Dr Alice Holmes and Dr Arla Gamper travelled to Gondar in Northern Ethiopia in the summer of 2016. There they assisted with data collection for a novel study concerning diabetes. Here follows an account of their time there.
Gondar University Hospital is situated in the Amhara region in the North of Ethiopia. It serves a population of 5 million, 90% of whom live rurally with poor access to the central hospital. There are 9 health centres in rural settings in the region, and much of the success of the work done by Sir Eldryd Parry and colleagues over the last 15 years is evidenced in these centres, where patients’ health care needs are being met closer to their home.
In our first week we travelled to Aykel health centre, 65km outside Gondar, where we met a 36-year-old male farmer, recently diagnosed with diabetes. If this had been 10 years ago, he would have had to travel a full day by foot to see a healthcare provider. Now, he is able to receive medical care for his diabetes within one hour’s walk of his home. This is one example of the major advances that the chronic disease programme in Ethiopia has made.
THET has been supporting the chronic disease programme for 20 years in Ethiopia to improve care of patients with epilepsy, diabetes, high blood pressure and chronic lung disease. The programme has contributed significantly to the strengthening of chronic disease care in rural Ethiopia. Patients with type one diabetes, that means those requiring insulin from the point of diagnosis, have different characteristics to those who are diagnosed with type one diabetes in the UK. The purpose of our work with the team in Gondar was to assist with a study looking at the reasons for this difference.

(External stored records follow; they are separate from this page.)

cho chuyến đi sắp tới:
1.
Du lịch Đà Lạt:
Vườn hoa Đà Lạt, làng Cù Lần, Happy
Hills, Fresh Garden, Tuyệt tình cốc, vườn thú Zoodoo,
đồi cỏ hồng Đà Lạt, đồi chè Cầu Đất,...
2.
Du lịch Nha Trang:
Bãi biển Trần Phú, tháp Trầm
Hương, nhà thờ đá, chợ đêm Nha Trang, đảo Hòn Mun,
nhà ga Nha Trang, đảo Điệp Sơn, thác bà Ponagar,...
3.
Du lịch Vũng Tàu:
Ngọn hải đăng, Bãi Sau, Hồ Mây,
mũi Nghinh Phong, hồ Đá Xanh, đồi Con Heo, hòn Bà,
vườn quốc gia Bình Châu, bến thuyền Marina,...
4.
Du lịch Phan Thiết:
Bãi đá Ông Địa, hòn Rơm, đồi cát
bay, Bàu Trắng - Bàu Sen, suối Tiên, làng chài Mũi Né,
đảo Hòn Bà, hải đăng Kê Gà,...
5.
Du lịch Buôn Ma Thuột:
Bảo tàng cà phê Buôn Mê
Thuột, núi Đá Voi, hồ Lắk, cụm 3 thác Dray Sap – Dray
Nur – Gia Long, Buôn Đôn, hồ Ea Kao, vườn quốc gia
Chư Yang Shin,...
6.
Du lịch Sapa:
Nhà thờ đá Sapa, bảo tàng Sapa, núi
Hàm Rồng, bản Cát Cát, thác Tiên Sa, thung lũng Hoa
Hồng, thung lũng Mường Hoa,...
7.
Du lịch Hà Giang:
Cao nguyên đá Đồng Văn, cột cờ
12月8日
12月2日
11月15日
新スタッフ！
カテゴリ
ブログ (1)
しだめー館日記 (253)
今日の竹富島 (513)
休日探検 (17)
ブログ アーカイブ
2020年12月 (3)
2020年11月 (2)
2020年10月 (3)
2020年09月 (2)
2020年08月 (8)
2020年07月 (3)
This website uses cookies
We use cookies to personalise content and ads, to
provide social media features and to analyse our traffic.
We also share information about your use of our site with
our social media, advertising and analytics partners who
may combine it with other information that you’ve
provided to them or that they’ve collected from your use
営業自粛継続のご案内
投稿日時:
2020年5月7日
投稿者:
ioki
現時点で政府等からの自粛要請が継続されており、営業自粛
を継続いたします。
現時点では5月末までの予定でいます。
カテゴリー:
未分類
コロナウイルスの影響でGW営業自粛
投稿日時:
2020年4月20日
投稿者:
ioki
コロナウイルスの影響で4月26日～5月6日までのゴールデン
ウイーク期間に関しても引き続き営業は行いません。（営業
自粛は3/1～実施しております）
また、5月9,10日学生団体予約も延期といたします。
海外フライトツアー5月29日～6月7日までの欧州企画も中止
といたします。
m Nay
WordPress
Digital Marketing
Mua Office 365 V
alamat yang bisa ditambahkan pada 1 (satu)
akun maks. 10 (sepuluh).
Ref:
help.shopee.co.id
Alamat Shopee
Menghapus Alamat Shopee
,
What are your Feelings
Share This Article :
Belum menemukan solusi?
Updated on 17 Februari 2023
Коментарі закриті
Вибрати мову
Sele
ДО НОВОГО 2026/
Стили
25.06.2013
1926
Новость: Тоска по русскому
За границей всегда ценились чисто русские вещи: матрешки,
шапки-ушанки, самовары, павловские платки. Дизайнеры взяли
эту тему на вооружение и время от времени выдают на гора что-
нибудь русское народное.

Previous studies in Ethiopia have described new diabetics as presenting later in life than in the West, which closely resembles the previously described malnutrition related diabetes[i]. The current study hypothesises that this alternative presentation is related to early malnutrition and possibly chronic illnesses in childhood[ii]. We assisted with data collection from diabetics and age and sex matched controls. We hope that the study will help to understand in more detail the nature of this disease which is seen across sub-Saharan Africa. This knowledge could contribute to better treatment options and prevention.
Treating an Ethiopian rural farmer, who may have had no formal education, to manage his blood sugar with insulin is no mean feat. Prior to the chronic disease programme, this patient would have had to travel many hours to Gondar, to collect insulin, often requiring him to take time off work, thus losing essential income for himself and his family. Educating such patients on the importance of good blood sugar control, managing low blood sugar, and preventing the complications of diabetes has been a remarkable success. The dedication and perseverance of Dr Shitaye and her team has enabled these patients to have an understanding of their disease, appropriate local follow up, and a reliable supply of free insulin. The creativity of the patients who have to keep their 3 monthly supply of insulin cool is admirable – they store their insulin in bags of sand, below ground level, ensuring its safety and efficacy even after some weeks in a hot climate.
During our time on the medical ward in Gondar University Hospital we observed the care of patients presenting with communicable and non-communicable diseases. Treating patients with diabetic complications, such as diabetic foot ulcer, highlights some of the challenges of providing effective health care in this setting. On the ward we met a 24-year-old farmer with a diabetic foot ulcer and underlying bone infection. We observed the difficulties the doctors had in managing his blood sugars on the ward. Without basic equipment, such as that to measure blood sugar, doctors are not able to provide optimal care. We observed limitations to acquiring equipment, reagents and medications on numerous occasions, which is a major limiting factor to providing healthcare in Gondar.
People’s understanding of disease and its cause in this area poses another challenge to providing care. Many patients wait for some time before seeking medical advice for their symptoms; consulting a traditional healer in the first instance, who is often more accessible, before presenting to the hospital. This combined with the fact that the vast majority of the population live rurally and many hours from the nearest health centre means that patients come late and with significant complications of their illness. Challenging health beliefs and educating patients about their medical condition is difficult in any setting, but especially here. The introduction of community-based Health Extension Workers over the past few years has contributed significantly to the reduction in maternal mortality, and increased life expectancy, and it is hoped that the integration of these professionals into communities will add to and enable better disease management and health literacy.
[i] Alemu S, Dessie A, Seid E et al. Insulin-requiring diabetes in rural Ethiopia: should we reopen the case for malnutrition-related diabetes? Diabetologia (2009) 52:1842–1845
[ii] Fedaku S, Yigzaw M, Alemu S et al. Insulin-requiring diabetes in Ethiopia: associations with poverty, early undernutrition and anthropometric disproportion. European Journal of Clinical Nutrition (2010) 64:1192-1198.